* [What the task requires]: Somewhere below is a line with "results that the" and, later, a line with "St. Croix's Legend Elite rods feature"; repeat those two lines and all the lines between them, exactly as they are.
______
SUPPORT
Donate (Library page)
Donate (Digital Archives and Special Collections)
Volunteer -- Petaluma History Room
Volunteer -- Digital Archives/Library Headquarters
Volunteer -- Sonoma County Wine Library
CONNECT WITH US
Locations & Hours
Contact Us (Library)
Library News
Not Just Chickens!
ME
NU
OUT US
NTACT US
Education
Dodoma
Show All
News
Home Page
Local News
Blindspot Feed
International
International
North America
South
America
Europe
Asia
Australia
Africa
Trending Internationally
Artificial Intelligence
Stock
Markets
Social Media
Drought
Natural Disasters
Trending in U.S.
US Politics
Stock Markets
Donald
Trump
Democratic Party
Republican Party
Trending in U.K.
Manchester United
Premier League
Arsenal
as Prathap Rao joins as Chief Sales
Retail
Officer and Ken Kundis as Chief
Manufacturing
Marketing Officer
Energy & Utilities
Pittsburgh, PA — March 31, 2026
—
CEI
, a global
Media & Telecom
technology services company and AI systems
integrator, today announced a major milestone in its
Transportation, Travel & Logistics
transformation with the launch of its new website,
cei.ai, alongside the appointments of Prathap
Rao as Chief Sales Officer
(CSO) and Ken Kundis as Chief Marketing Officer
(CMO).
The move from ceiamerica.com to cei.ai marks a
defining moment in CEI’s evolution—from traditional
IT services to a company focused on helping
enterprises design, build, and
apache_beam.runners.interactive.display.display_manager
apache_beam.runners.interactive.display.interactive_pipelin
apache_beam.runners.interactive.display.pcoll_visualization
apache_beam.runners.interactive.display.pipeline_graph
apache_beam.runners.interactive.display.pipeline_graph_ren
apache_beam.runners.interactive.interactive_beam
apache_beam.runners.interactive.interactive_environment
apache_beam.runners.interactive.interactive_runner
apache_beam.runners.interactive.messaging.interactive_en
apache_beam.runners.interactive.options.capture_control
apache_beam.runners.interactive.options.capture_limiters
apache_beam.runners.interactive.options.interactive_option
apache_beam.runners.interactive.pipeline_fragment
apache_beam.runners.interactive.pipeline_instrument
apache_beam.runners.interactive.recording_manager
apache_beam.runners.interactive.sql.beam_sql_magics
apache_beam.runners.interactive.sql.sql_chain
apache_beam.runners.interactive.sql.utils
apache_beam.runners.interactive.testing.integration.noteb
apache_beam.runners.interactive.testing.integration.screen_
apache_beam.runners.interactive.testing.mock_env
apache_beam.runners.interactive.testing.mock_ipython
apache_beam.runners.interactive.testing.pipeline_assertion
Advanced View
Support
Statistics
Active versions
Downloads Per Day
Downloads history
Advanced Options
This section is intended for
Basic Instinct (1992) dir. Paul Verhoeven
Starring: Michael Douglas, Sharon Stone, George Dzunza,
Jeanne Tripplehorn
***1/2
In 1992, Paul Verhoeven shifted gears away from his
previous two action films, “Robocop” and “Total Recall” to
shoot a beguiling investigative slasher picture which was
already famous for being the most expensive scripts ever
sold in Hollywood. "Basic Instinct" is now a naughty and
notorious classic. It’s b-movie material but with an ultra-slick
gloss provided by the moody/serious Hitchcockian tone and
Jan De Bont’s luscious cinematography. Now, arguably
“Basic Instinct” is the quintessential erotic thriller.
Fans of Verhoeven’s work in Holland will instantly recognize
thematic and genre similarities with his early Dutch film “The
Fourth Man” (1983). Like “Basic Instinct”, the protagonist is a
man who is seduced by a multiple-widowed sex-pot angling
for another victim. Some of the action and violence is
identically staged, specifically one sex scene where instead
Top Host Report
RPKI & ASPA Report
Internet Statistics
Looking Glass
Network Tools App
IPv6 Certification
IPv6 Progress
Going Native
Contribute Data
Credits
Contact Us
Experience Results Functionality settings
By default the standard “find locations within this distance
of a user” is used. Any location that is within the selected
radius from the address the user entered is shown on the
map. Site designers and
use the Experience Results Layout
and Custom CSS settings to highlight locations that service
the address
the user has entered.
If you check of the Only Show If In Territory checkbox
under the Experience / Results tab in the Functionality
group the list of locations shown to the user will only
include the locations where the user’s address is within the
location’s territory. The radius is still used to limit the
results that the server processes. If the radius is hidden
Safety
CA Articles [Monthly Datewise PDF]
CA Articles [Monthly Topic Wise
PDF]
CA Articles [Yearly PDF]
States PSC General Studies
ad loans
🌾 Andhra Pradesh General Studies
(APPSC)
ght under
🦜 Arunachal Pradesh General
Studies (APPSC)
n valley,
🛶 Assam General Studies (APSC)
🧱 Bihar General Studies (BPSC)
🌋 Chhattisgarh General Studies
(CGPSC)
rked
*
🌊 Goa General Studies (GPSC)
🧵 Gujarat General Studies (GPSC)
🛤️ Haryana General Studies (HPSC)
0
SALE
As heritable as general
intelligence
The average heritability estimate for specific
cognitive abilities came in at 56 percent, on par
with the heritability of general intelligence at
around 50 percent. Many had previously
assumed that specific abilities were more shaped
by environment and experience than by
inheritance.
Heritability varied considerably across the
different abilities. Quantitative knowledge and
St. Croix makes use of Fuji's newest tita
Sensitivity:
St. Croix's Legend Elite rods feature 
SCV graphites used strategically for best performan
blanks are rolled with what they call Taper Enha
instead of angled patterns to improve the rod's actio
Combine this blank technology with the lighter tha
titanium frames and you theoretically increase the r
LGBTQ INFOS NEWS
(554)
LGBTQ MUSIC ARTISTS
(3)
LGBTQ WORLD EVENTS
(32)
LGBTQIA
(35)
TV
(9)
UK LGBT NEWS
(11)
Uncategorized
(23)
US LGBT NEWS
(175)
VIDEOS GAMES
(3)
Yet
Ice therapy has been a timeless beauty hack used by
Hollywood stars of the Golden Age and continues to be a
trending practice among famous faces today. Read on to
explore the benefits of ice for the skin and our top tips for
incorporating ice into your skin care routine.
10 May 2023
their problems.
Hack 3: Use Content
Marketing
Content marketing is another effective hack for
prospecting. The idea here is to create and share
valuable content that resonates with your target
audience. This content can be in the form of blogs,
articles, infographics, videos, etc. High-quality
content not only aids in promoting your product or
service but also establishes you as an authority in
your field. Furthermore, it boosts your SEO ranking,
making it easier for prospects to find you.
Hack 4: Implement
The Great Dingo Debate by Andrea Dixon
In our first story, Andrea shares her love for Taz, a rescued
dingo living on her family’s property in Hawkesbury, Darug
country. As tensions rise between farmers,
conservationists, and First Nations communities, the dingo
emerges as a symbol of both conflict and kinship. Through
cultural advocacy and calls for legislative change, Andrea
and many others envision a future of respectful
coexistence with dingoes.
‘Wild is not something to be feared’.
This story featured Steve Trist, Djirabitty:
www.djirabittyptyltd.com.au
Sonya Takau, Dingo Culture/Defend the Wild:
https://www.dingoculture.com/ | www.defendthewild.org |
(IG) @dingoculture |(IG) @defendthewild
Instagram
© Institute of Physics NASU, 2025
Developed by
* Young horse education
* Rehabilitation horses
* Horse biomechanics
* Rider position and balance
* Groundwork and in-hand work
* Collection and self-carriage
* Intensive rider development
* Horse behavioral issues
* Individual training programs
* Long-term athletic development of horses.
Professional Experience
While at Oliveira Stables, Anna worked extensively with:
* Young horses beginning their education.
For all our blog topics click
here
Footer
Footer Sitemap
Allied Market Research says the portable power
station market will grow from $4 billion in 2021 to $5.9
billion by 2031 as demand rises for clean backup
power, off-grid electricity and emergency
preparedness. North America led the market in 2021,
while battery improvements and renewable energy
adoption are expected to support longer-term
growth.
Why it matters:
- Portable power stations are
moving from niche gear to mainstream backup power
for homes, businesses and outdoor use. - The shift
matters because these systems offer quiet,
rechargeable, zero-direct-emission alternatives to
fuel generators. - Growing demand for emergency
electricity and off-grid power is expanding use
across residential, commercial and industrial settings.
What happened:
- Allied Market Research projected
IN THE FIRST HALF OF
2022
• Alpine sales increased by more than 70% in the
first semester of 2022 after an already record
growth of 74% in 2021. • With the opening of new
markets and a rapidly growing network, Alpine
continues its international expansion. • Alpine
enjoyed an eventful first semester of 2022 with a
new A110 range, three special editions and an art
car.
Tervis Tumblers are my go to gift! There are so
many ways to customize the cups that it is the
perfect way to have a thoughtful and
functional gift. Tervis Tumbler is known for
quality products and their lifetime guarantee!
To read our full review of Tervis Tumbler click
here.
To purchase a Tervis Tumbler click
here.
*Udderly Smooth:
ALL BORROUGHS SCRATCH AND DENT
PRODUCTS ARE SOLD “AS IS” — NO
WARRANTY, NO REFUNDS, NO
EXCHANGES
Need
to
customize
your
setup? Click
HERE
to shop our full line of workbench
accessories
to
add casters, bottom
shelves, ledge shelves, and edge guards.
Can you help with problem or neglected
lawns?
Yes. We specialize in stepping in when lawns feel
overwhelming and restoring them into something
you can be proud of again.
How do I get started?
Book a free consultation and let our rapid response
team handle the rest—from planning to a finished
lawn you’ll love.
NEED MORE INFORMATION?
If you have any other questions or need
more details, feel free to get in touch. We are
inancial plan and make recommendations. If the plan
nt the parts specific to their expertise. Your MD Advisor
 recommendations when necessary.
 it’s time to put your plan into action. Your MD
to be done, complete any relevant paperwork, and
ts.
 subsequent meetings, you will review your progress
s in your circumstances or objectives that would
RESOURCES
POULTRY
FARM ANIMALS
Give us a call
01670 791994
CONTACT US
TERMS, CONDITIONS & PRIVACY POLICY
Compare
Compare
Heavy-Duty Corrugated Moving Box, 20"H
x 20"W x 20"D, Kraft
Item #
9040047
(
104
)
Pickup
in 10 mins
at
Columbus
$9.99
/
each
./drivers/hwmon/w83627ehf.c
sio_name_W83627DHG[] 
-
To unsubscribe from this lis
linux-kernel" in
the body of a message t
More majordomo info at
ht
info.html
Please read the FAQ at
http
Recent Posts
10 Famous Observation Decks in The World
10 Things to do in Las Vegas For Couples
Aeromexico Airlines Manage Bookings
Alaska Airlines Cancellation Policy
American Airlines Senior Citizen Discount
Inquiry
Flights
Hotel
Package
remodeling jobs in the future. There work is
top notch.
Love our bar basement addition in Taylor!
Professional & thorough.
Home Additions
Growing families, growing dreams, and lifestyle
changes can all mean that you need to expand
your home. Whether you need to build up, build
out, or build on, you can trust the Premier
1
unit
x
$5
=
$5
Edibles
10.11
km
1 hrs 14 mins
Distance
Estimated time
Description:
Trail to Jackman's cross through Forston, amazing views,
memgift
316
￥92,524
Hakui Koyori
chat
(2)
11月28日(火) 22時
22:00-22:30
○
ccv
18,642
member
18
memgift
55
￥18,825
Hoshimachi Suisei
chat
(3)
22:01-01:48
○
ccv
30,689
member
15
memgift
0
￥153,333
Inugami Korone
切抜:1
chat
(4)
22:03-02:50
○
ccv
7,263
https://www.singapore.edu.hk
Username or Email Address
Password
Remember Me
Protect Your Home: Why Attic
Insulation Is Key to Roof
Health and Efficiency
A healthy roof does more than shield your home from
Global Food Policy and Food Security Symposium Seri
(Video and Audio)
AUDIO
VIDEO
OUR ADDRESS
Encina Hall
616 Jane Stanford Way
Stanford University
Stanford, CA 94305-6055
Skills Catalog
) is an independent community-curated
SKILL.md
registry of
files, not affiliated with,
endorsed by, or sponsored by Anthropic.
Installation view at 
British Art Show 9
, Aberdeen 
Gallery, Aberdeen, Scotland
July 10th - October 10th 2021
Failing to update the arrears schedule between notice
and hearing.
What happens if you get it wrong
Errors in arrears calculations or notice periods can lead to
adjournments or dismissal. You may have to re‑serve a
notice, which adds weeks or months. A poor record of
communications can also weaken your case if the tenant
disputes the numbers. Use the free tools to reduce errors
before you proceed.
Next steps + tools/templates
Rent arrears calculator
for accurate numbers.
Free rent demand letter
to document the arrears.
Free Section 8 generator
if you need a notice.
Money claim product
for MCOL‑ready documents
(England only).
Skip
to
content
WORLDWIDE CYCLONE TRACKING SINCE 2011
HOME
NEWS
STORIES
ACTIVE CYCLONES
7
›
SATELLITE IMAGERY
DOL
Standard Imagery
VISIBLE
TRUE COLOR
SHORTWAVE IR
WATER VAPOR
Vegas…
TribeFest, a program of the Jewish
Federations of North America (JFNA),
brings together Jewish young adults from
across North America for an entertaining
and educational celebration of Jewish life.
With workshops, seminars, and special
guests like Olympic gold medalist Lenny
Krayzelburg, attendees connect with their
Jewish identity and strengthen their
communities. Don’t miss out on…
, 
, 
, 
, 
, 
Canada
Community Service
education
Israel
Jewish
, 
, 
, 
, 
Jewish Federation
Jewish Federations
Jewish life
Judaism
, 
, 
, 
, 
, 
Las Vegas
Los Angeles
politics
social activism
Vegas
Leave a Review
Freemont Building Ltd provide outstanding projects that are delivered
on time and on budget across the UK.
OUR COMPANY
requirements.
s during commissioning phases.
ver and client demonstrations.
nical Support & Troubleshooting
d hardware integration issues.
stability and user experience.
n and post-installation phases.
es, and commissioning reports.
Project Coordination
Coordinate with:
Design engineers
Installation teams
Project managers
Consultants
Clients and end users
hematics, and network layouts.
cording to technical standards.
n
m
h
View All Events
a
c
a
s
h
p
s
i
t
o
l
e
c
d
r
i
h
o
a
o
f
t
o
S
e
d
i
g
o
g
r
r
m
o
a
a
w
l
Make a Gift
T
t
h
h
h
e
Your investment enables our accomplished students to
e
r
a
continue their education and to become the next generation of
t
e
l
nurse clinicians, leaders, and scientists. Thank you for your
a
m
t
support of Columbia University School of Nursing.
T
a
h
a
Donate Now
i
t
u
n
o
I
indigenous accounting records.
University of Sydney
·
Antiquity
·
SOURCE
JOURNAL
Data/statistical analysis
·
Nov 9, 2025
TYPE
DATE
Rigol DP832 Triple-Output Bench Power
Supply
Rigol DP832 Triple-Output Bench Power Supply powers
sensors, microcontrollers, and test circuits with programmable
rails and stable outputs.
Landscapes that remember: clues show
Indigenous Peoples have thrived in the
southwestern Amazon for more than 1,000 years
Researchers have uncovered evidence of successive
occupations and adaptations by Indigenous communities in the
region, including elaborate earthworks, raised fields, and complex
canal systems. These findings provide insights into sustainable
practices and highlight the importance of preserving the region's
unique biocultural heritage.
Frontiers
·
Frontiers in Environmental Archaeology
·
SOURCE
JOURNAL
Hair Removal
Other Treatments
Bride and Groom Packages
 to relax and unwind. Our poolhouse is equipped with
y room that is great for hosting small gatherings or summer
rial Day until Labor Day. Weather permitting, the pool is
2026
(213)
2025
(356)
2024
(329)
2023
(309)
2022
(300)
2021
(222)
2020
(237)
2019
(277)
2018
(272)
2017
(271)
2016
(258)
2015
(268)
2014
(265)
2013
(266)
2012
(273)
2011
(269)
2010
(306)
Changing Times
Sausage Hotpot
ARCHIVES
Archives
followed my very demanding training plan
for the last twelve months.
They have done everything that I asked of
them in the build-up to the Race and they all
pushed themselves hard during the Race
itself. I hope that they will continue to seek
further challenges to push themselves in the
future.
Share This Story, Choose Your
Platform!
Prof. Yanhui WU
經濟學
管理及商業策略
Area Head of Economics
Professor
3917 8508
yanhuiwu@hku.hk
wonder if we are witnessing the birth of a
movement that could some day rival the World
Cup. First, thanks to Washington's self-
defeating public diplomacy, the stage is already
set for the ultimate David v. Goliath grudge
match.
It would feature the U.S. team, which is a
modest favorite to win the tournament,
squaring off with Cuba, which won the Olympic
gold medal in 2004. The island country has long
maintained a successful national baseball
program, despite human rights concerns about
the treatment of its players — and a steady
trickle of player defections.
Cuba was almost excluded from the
______
* [Your solution]:
results that the server processes. If the radius is hidden
Safety
CA Articles [Monthly Datewise PDF]
CA Articles [Monthly Topic Wise
PDF]
CA Articles [Yearly PDF]
States PSC General Studies
ad loans
🌾 Andhra Pradesh General Studies
(APPSC)
ght under
🦜 Arunachal Pradesh General
Studies (APPSC)
n valley,
🛶 Assam General Studies (APSC)
🧱 Bihar General Studies (BPSC)
🌋 Chhattisgarh General Studies
(CGPSC)
rked
*
🌊 Goa General Studies (GPSC)
🧵 Gujarat General Studies (GPSC)
🛤️ Haryana General Studies (HPSC)
0
SALE
As heritable as general
intelligence
The average heritability estimate for specific
cognitive abilities came in at 56 percent, on par
with the heritability of general intelligence at
around 50 percent. Many had previously
assumed that specific abilities were more shaped
by environment and experience than by
inheritance.
Heritability varied considerably across the
different abilities. Quantitative knowledge and
St. Croix makes use of Fuji's newest tita
Sensitivity:
St. Croix's Legend Elite rods feature 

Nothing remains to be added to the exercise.